Record excerpts:
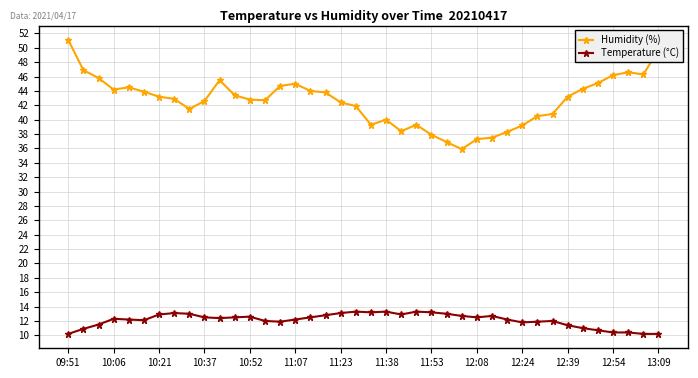

True or false: Humidity (%) has more than 2 points higher than both neighbors.

True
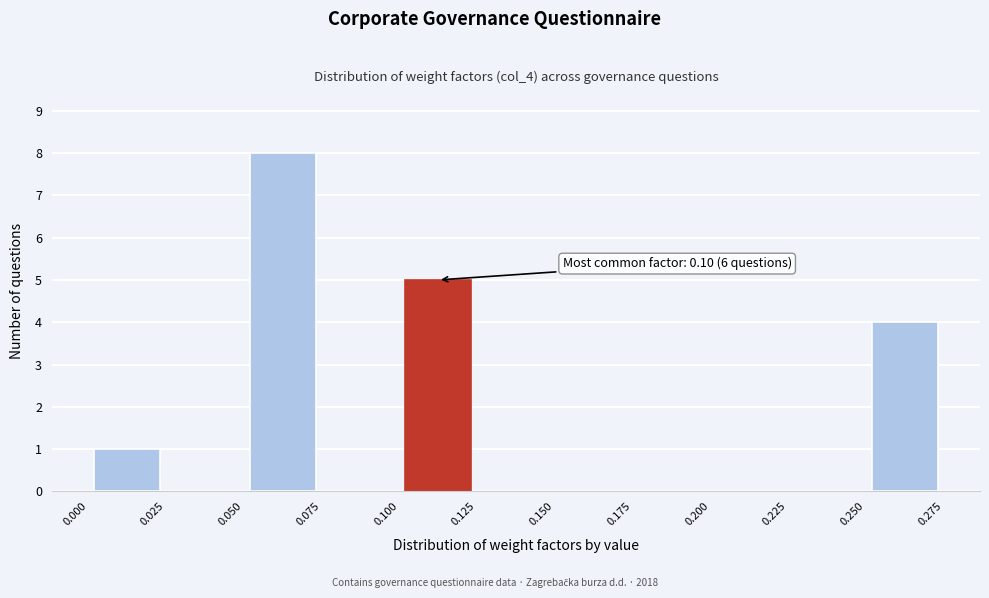

Which range on the x-axis has the tallest bar?

0.050 to 0.075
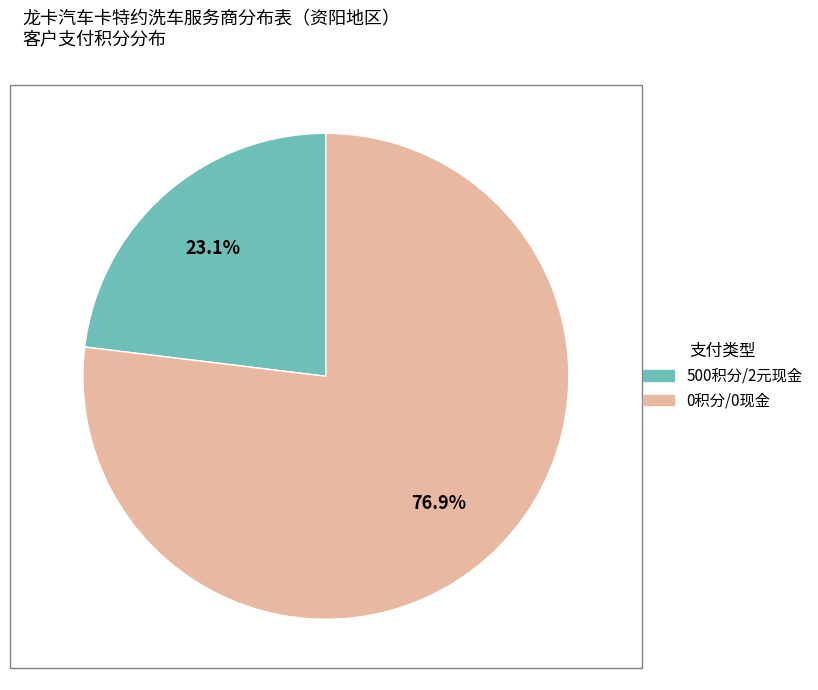

Rank the categories by value from lowest to highest.

500积分/2元现金, 0积分/0现金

What is needed: Return the text of every item above word for word, with the pictures left out.

Task output:
True or false: Humidity (%) has more than 2 points higher than both neighbors.

True

Which range on the x-axis has the tallest bar?

0.050 to 0.075

Rank the categories by value from lowest to highest.

500积分/2元现金, 0积分/0现金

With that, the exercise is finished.